Biogeochemical processes controlling the speciation and transport of arsenic within iron coated sands

Iron (hydr)oxides exert a domineering control on the dissolved concentration and transport of arsenic within surface and subsurface environments. Here we examine desorption and transport of As(V) (arsenate) and As(III) (arsenite) within ferrihydrite-coated sand under hydrodynamic conditions during biotic and abiotic induced transformations. For sands containing active cultures of the Fe(III) and As(V) respiring bacterium Sulfospirillium barnesii (an iron and arsenic respiring organism), an initial pulse (within 2 days) of arsenic desorption was followed by an exponential decrease (tailing) in eluted arsenic concentration for both As(V) and As(III)-in both columns, As(III) was the only species eluted after 2 days of reaction. The pulse in arsenic release was coincident with changes in iron mineralogy brought about by Fe(II) production. For As(V) loaded columns containing a culture of As(V) respiring Bacillus benzoevorans (an organism capable of As(V) respiration but incapable of dissimilatory Fe(III) reduction), the major pulse of arsenic release was delayed but remained elevated, with As(III) being the predominant species eluted after 1 day of reaction. Arsenic desorption in sterile columns, however, was even greater than the biologically active systems for As(V) and particularly As(III).
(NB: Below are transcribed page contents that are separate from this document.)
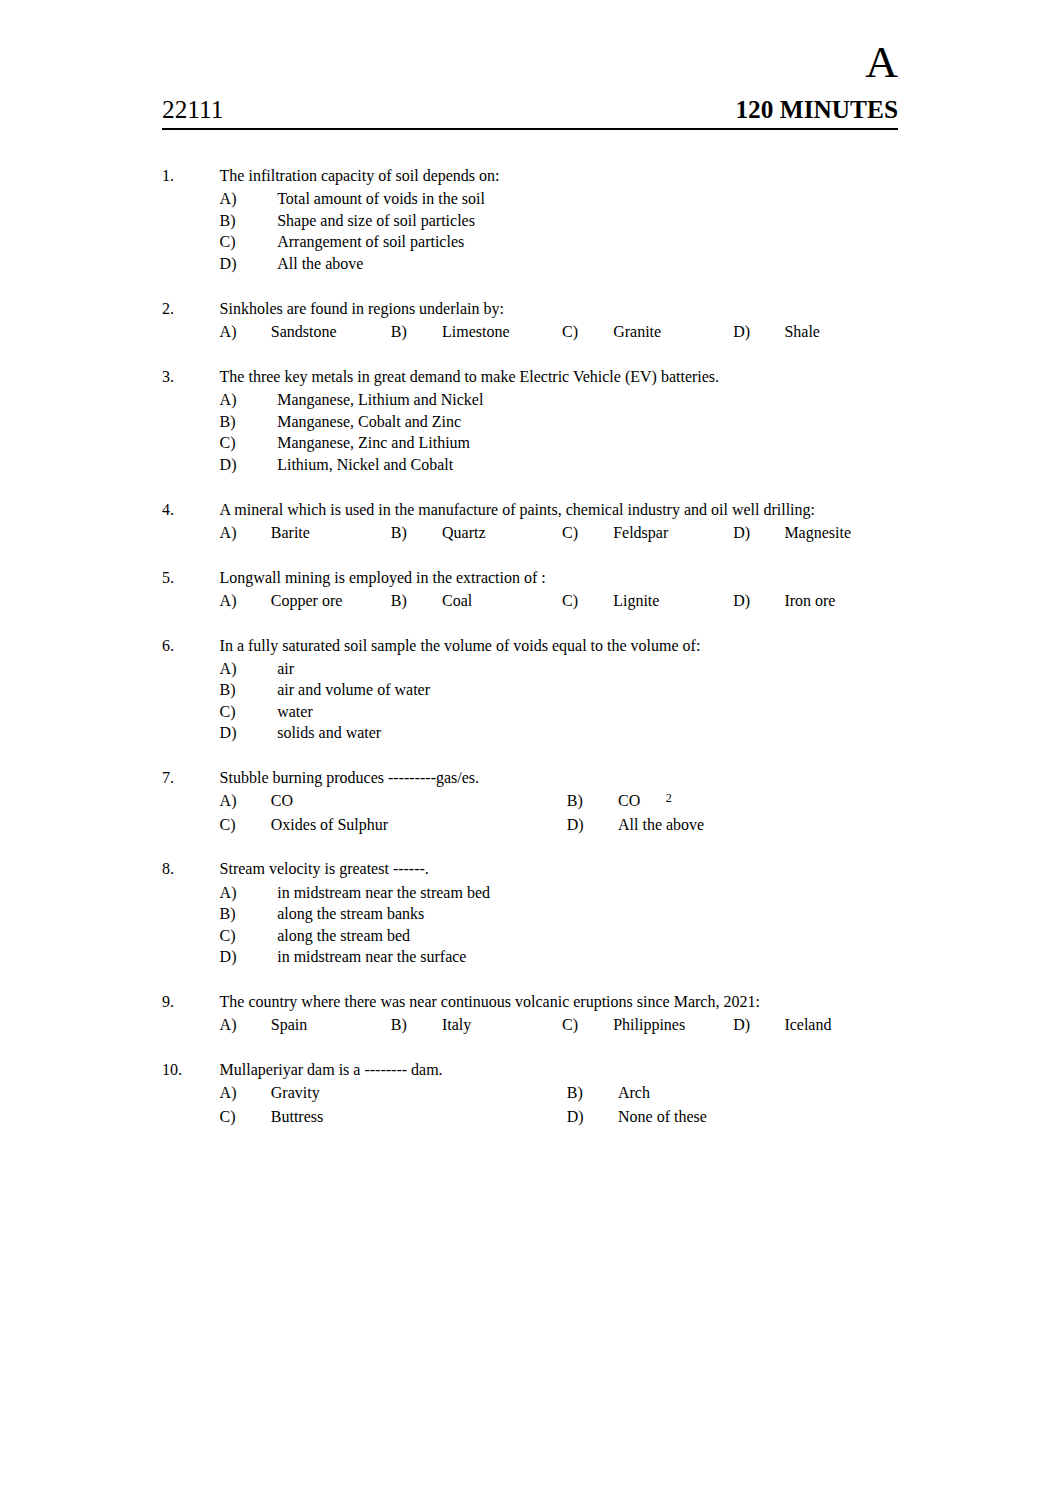A
22111
120 MINUTES
1. The infiltration capacity of soil depends on:
A) Total amount of voids in the soil
B) Shape and size of soil particles
C) Arrangement of soil particles
D) All the above
2. Sinkholes are found in regions underlain by:
A) Sandstone
B) Limestone
C) Granite
D) Shale
3. The three key metals in great demand to make Electric Vehicle (EV) batteries.
A) Manganese, Lithium and Nickel
B) Manganese, Cobalt and Zinc
C) Manganese, Zinc and Lithium
D) Lithium, Nickel and Cobalt
4. A mineral which is used in the manufacture of paints, chemical industry and oil well drilling:
A) Barite
B) Quartz
C) Feldspar
D) Magnesite
5. Longwall mining is employed in the extraction of :
A) Copper ore
B) Coal
C) Lignite
D) Iron ore
6. In a fully saturated soil sample the volume of voids equal to the volume of:
A) air
B) air and volume of water
C) water
D) solids and water
7. Stubble burning produces ---------gas/es.
A) CO
B) CO2
C) Oxides of Sulphur
D) All the above
8. Stream velocity is greatest ------.
A) in midstream near the stream bed
B) along the stream banks
C) along the stream bed
D) in midstream near the surface
9. The country where there was near continuous volcanic eruptions since March, 2021:
A) Spain
B) Italy
C) Philippines
D) Iceland
10. Mullaperiyar dam is a -------- dam.
A) Gravity
B) Arch
C) Buttress
D) None of these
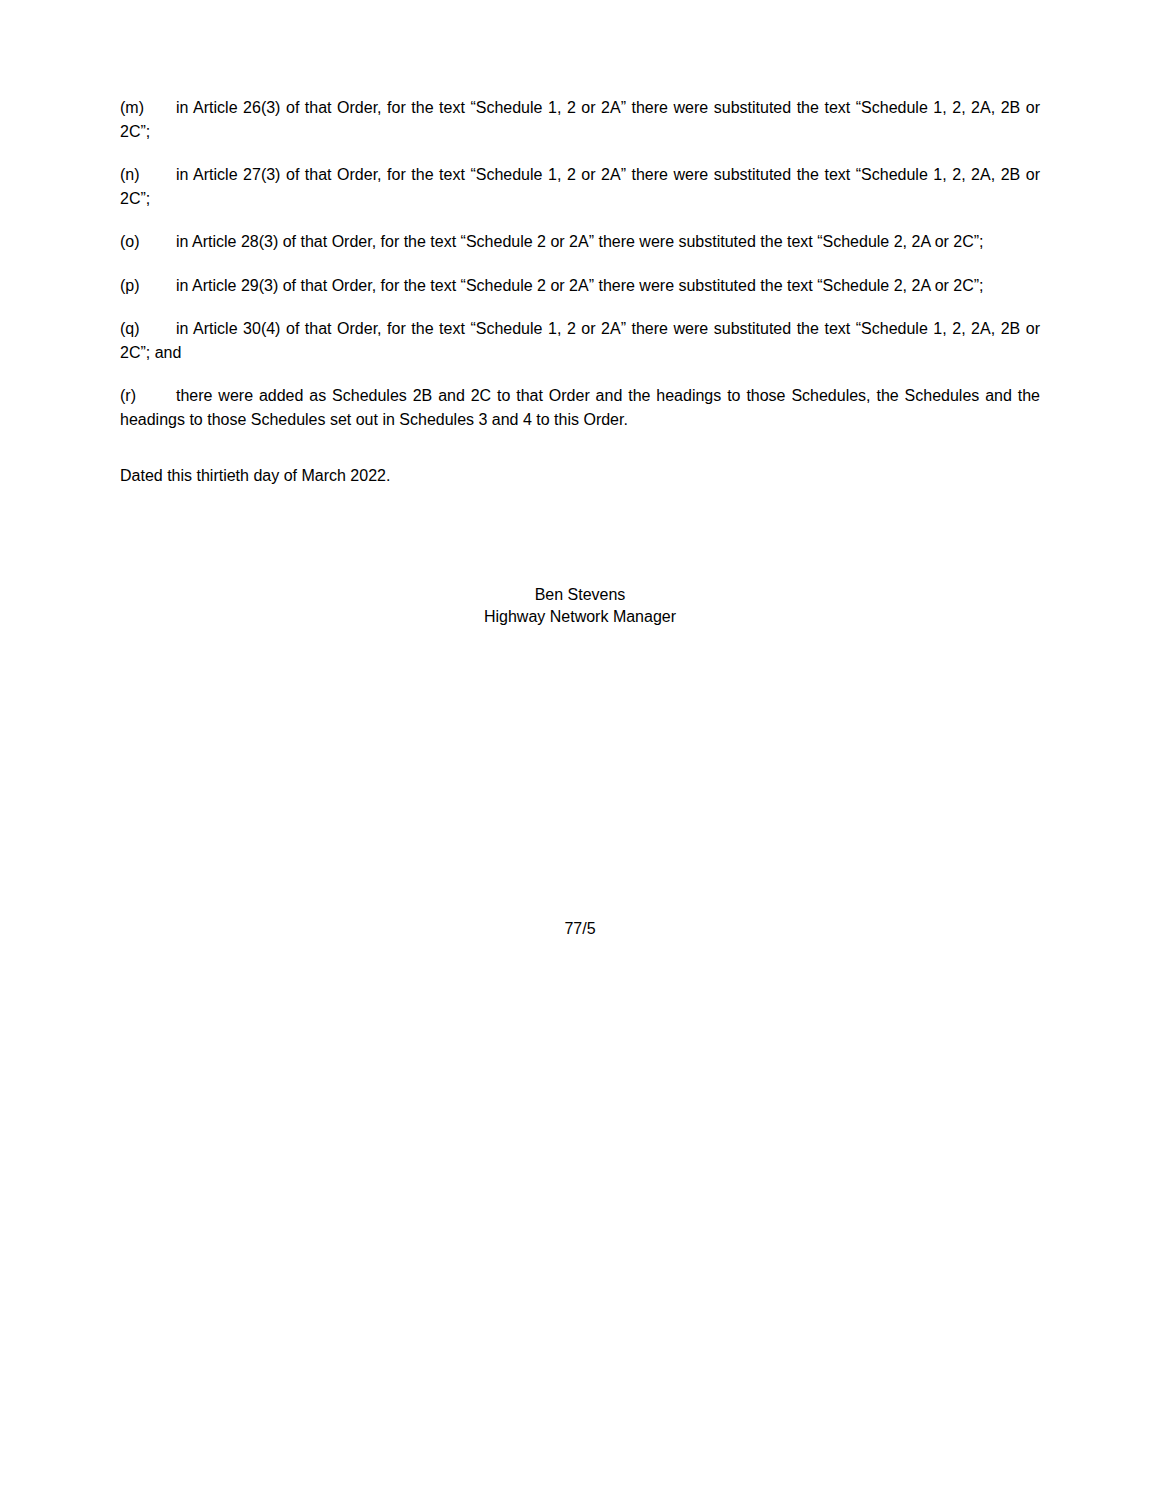(m) in Article 26(3) of that Order, for the text “Schedule 1, 2 or 2A” there were substituted the text “Schedule 1, 2, 2A, 2B or 2C”;
(n) in Article 27(3) of that Order, for the text “Schedule 1, 2 or 2A” there were substituted the text “Schedule 1, 2, 2A, 2B or 2C”;
(o) in Article 28(3) of that Order, for the text “Schedule 2 or 2A” there were substituted the text “Schedule 2, 2A or 2C”;
(p) in Article 29(3) of that Order, for the text “Schedule 2 or 2A” there were substituted the text “Schedule 2, 2A or 2C”;
(q) in Article 30(4) of that Order, for the text “Schedule 1, 2 or 2A” there were substituted the text “Schedule 1, 2, 2A, 2B or 2C”; and
(r) there were added as Schedules 2B and 2C to that Order and the headings to those Schedules, the Schedules and the headings to those Schedules set out in Schedules 3 and 4 to this Order.
Dated this thirtieth day of March 2022.
Ben Stevens
Highway Network Manager
77/5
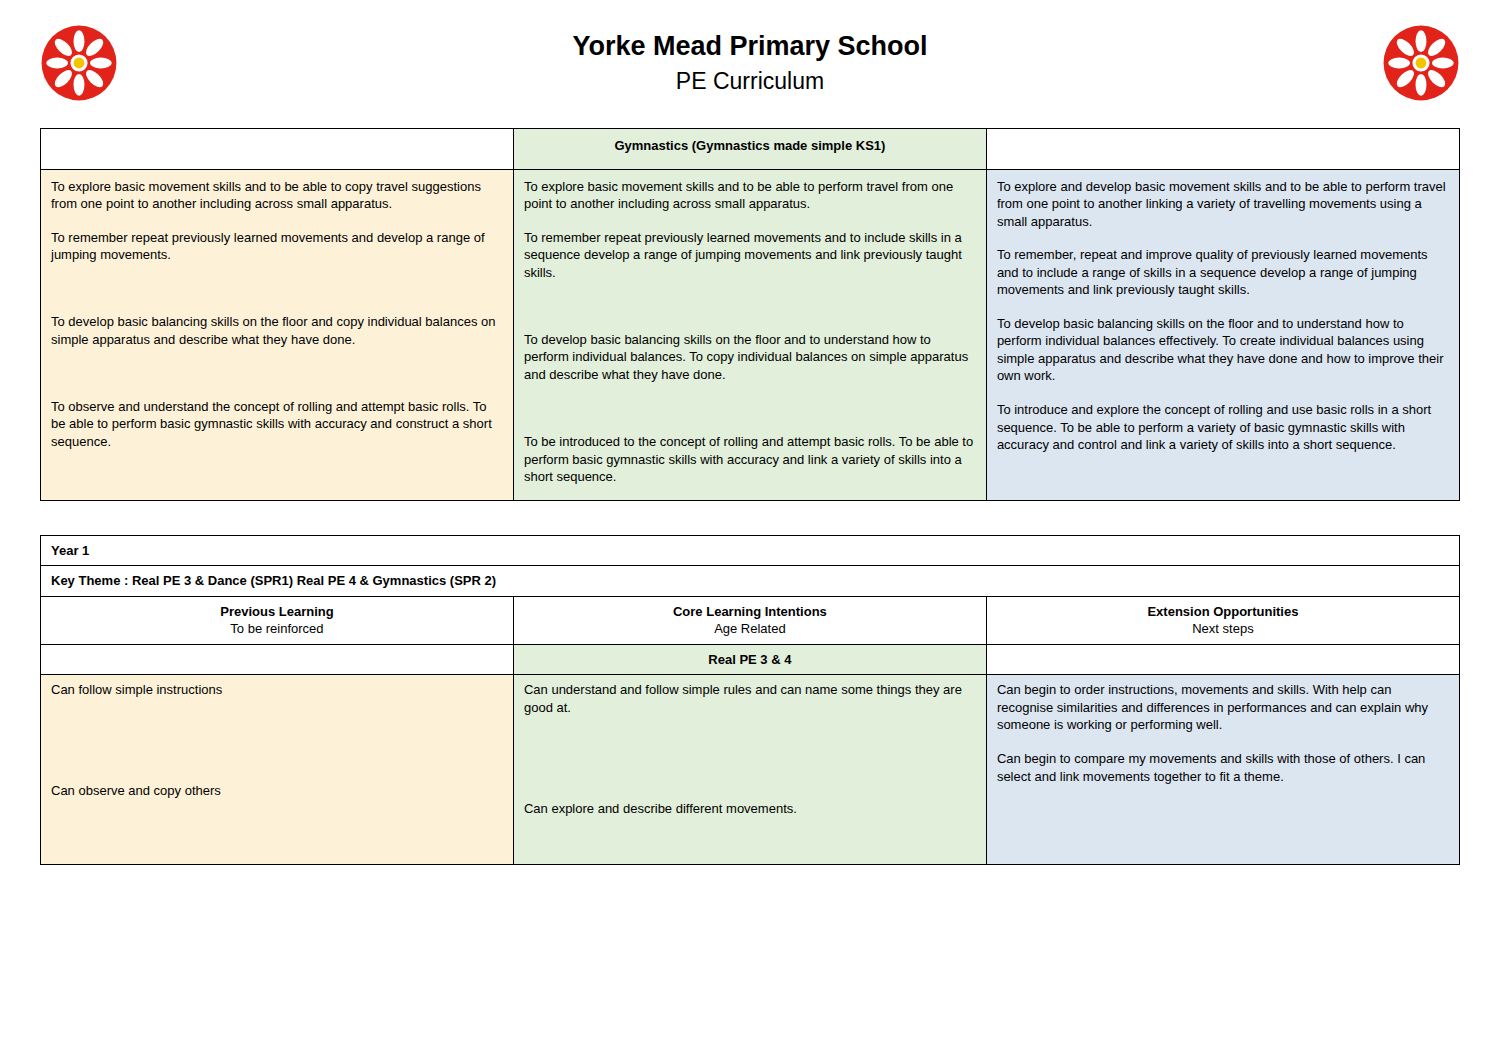Yorke Mead Primary School
PE Curriculum
| | Gymnastics (Gymnastics made simple KS1) | |
| To explore basic movement skills and to be able to copy travel suggestions from one point to another including across small apparatus. To remember repeat previously learned movements and develop a range of jumping movements. To develop basic balancing skills on the floor and copy individual balances on simple apparatus and describe what they have done. To observe and understand the concept of rolling and attempt basic rolls. To be able to perform basic gymnastic skills with accuracy and construct a short sequence. | To explore basic movement skills and to be able to perform travel from one point to another including across small apparatus. To remember repeat previously learned movements and to include skills in a sequence develop a range of jumping movements and link previously taught skills. To develop basic balancing skills on the floor and to understand how to perform individual balances. To copy individual balances on simple apparatus and describe what they have done. To be introduced to the concept of rolling and attempt basic rolls. To be able to perform basic gymnastic skills with accuracy and link a variety of skills into a short sequence. | To explore and develop basic movement skills and to be able to perform travel from one point to another linking a variety of travelling movements using a small apparatus. To remember, repeat and improve quality of previously learned movements and to include a range of skills in a sequence develop a range of jumping movements and link previously taught skills. To develop basic balancing skills on the floor and to understand how to perform individual balances effectively. To create individual balances using simple apparatus and describe what they have done and how to improve their own work. To introduce and explore the concept of rolling and use basic rolls in a short sequence. To be able to perform a variety of basic gymnastic skills with accuracy and control and link a variety of skills into a short sequence. |
| Year 1 |
| Key Theme : Real PE 3 & Dance (SPR1) Real PE 4 & Gymnastics (SPR 2) |
| Previous Learning To be reinforced | Core Learning Intentions Age Related | Extension Opportunities Next steps |
| | Real PE 3 & 4 | |
| Can follow simple instructions Can observe and copy others | Can understand and follow simple rules and can name some things they are good at. Can explore and describe different movements. | Can begin to order instructions, movements and skills. With help can recognise similarities and differences in performances and can explain why someone is working or performing well. Can begin to compare my movements and skills with those of others. I can select and link movements together to fit a theme. |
Furthermore, despite As(III) having an adsorption maximum on ferrihydrite nearly twice that of As(V) at pH 7, As(III) desorption was more rapid and extensive than for As(V). Batch desorption experiments illustrate that Fe(II) and cellular organic materials aided the retention of arsenic (i.e., they depressed the extent of desorption), particularly for As(V). Our findings therefore suggest that arsenic desorption from ferrihydrite (or other labile iron oxides) and transport is greatest at the onset of an oxidizing to reducing transition and are promoted by mildly reducing conditions where arsenic reduction occurs but limited aqueous Fe(II) concentrations result.